• **DOCUMENT SEGMENT**:
2009-01-16 Thread Allen Wirfs-Brock
Returning to  Brendan's original question...

The problem I brought up at the Kona meeting was that the Decimal proposal did 
not consistently enable the writing of functions that implement generic numeric 
algorithms.  By this I mean algorithms that can be applied to either Number or 
Decimal arguments and produce a result that is of the same type as its inputs 
for example:

function add(a,b) { return a+b};
// ok in Kona proposal, add(1M,1M)== 2m; add(1.0,1.0)==2.0  (binary)

function max3(a,b,c) {return Math.max(a,b,c)}
// not generic in Kona proposal, max3(1m,2m,3m) == 3 (not 3m)
// no generic Math functions so user must explicitly code either Math.max or 
Decimal.max

function fuzz(a) { return a + 0.1}
//not generic in Kona draft, fuzz(1m) === 1.10008881784197001... 
(but see below)
//Kona spec. uses binary floating point for all mixed mode operations

The second case is fixable with some work by making the Math functions all be 
generic.

Sam says the third case is a bug in the Kona spec. whose fix had already been 
agreed upon at the Redmond meeting.  The fix, as I understand it, is that mixed 
mode arithmetic should be performed using decimal operations. However, that 
does not address my concern.  With that fix in place, the results of fuzz(1m) 
would be something like 1.1000888178419700125232338905334472656250m 
(-- note m).  That is because the literal 0.1 would be lexed as a Number 
(ie, binary floating point) literal, stored as a binary approximation, and that 
binary approximation would be dynamically converted to the decimal floating 
point equivalent of the binary approximation by the add operations.

• **INFORMATION SHOWN**:
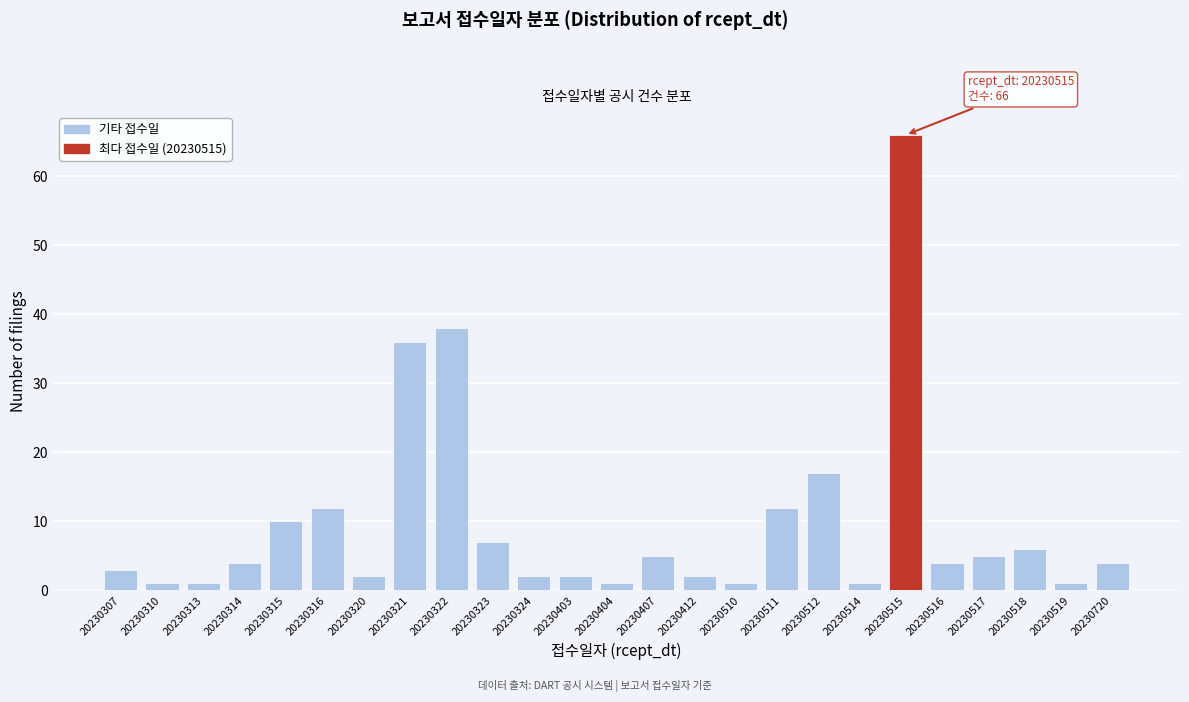

Reading left to right, transcribe all the data shown in this chart.

3	1	1	4	10	12	2	36	38	7	2	2	1	5	2	1	12	17	1	66	4	5	6	1	4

• **CHECK YOUR UNDERSTANDING**:
a - In the post on the Decimal proposal, what does the Kona spec use for all mixed mode operations?
b - In the post on the Decimal proposal, swap "bug" for "defect" and write out the stretch from "The second case" through "results of fuzz(1m)".

• **SOLUTIONS TO THE EXERCISE**:
a - Binary floating point.

b -
The second case is fixable with some work by making the Math functions all be 
generic.

Sam says the third case is a defect in the Kona spec. whose fix had already been 
agreed upon at the Redmond meeting.  The fix, as I understand it, is that mixed 
mode arithmetic should be performed using decimal operations. However, that 
does not address my concern.  With that fix in place, the results of fuzz(1m)